O Conselho Permanente da Organização de Estados Americanos (OEA) se reúne amanhã, em caráter extraordinário, para analisar a situação na Venezuela. O encontro, convocado a pedido de nove países, inclusive o Brasil, será realizado em Washington e tem como ordem do dia “dar seguimento” à resolução aprovada em 10 de janeiro passado, pela qual o organismo regional não reconheceu a autoridade do presidente venezuelano, Nicolás Maduro, que iniciava naquele dia o segundo mandato.
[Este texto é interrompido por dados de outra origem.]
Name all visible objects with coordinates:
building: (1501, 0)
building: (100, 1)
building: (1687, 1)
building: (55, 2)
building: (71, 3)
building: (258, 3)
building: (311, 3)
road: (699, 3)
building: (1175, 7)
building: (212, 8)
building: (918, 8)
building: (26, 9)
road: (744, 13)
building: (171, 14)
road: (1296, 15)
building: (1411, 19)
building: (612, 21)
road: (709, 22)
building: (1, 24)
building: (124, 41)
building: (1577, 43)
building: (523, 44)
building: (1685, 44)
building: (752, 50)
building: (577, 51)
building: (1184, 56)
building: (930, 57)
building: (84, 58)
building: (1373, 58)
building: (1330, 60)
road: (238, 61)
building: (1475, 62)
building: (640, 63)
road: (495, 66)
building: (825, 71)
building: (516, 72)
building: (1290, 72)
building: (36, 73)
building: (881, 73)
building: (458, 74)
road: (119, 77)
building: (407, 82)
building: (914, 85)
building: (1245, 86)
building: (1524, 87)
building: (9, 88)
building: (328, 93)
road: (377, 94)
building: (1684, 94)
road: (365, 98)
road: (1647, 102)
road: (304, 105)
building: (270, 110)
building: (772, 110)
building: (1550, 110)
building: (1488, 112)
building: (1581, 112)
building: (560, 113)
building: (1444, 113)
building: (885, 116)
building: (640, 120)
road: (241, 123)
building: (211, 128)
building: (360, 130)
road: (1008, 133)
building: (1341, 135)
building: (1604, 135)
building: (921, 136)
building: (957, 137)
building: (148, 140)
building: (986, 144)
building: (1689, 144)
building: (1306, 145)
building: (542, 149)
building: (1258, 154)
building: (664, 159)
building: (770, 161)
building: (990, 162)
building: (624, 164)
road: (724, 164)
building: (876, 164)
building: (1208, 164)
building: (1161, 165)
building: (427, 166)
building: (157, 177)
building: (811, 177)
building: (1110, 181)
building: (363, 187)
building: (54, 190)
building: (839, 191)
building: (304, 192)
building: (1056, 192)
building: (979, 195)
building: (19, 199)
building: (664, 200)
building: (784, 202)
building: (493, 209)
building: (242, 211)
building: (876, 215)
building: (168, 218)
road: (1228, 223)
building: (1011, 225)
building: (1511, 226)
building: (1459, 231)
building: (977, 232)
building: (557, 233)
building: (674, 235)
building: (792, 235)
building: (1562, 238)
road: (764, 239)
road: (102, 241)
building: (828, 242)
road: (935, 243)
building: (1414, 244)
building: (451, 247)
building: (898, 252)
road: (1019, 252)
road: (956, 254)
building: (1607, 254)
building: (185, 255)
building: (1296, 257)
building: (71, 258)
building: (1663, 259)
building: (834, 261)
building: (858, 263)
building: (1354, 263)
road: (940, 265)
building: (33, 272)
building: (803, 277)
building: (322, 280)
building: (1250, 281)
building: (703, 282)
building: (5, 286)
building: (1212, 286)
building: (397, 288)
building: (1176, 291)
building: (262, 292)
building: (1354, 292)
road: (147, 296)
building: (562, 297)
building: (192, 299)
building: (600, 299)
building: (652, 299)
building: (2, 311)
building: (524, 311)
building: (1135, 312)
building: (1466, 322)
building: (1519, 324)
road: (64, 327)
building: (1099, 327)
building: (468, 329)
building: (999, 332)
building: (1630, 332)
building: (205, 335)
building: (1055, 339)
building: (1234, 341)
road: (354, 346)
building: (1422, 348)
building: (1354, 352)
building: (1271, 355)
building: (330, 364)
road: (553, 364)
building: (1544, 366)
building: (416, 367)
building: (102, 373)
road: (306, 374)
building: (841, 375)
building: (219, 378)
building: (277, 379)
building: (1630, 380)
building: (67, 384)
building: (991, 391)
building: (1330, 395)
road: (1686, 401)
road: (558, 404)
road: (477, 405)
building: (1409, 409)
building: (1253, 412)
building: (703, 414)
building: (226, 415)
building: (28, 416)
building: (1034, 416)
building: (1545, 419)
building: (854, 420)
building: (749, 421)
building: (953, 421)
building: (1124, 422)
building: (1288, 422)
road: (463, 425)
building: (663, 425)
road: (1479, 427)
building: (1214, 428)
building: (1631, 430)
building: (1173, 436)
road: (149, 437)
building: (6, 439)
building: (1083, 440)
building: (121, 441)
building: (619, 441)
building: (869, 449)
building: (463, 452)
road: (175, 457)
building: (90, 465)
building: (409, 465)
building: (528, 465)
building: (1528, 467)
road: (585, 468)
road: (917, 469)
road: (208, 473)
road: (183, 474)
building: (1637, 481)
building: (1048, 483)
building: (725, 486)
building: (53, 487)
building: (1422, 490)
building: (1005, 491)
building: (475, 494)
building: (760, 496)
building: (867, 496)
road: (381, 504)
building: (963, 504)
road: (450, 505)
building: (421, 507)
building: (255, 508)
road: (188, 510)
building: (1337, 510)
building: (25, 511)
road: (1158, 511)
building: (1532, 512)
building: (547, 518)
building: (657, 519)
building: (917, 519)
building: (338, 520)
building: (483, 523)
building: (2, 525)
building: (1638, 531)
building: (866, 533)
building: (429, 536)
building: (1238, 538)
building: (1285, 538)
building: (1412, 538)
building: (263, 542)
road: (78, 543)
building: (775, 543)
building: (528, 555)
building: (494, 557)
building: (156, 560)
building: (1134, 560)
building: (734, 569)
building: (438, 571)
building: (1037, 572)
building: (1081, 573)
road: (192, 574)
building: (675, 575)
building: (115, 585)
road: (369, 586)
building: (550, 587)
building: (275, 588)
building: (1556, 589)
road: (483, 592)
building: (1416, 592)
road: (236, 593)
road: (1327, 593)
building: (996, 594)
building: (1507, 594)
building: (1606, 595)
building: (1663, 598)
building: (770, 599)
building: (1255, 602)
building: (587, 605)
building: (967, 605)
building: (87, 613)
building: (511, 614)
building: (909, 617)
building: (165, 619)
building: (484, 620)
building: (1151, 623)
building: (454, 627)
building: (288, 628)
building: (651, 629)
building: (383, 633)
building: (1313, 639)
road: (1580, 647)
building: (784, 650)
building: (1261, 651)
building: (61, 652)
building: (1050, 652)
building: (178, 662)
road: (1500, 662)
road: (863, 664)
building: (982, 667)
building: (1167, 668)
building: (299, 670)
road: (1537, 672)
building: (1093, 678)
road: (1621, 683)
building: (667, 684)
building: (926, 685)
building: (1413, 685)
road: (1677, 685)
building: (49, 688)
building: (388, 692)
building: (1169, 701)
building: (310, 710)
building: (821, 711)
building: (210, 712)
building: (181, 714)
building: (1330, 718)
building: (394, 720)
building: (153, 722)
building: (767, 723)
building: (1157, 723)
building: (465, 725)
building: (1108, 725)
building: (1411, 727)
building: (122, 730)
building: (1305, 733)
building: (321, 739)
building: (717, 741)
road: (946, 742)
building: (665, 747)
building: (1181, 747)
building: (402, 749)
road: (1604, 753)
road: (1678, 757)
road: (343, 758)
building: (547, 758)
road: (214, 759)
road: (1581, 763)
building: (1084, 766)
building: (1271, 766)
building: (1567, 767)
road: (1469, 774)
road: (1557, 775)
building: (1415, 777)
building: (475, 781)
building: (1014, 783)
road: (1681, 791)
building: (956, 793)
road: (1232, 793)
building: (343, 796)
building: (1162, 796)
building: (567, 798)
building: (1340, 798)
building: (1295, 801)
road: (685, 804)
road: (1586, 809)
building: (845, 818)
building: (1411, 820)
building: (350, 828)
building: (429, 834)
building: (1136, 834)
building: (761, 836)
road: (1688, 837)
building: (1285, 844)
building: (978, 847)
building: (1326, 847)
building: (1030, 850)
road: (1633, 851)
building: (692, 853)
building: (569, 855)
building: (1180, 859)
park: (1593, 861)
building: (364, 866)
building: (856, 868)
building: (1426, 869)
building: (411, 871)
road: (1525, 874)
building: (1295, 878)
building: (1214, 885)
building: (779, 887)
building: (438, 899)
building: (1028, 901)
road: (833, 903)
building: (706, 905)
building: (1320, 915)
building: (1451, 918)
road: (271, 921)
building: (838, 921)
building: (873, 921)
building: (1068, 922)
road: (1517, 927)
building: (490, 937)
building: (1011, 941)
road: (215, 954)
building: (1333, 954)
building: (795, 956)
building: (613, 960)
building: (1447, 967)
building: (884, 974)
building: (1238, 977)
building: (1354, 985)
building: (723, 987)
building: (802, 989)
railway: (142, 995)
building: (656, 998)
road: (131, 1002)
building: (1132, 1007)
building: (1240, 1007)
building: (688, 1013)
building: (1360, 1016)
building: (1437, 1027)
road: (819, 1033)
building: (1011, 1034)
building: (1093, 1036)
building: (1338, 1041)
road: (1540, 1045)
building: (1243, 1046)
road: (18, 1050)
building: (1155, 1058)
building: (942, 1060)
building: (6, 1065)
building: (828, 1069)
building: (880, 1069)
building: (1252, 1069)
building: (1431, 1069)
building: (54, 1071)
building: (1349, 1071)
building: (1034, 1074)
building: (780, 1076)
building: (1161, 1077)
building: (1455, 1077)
Dos 34 membros ativos da OEA, 19 votaram a favor do texto, seis contra e oito se abstiveram.

Na reunião do conselho, amanhã, novas eleições devem ser debatidas, mas o tema predominante deve ser a ajuda humanitária ao país. Além do Brasil, solicitaram o encontro Argentina, Canadá, Chile, Colômbia, Costa Rica, Paraguai, Peru e Estados Unidos, segundo a presidência do conselho, atualmente ocupada pelo representante de El Salvador, Carlos Calles Castillo.

“Os representantes dos governos, do setor privado e da sociedade civil participarão da conferência e avaliarão como podem apoiar melhor o governo interino venezuelano na prestação de assistência logística e material aos venezuelanos que sofrem de escassez de alimentos e medicamentos básicos há muito tempo”, disse em comunicado a missão diplomática de Juan Guaidó, autoproclamado presidente da Venezuela em 23 de janeiro.

Ainda esta semana, o líder da oposição, reconhecido por meia centena de países como presidente interino, pedirá apoio à OEA para organizar novas eleições no país. “A observação da OEA é uma garantia. Tem um peso muito grande pelo prestígio moral da organização. Tem, além disso, a capacidade técnica para nos ajudar a montar um processo transparente”, declarou Gustavo Tarre, representante de Guaidó.

Segundo Tarre, a realização de novas eleições requer uma “absoluta” garantia de imparcialidade, o que demanda tempo. “Queremos que tudo marche o mais rápido possível, mas em um mês é impossível. Agora não temos nenhum mecanismo eleitoral que funcione porque tudo esteve absolutamente disponível para a fraude. Na Venezuela, os eleitores votam mas não elegem, e vamos mudar isso”, afirmou.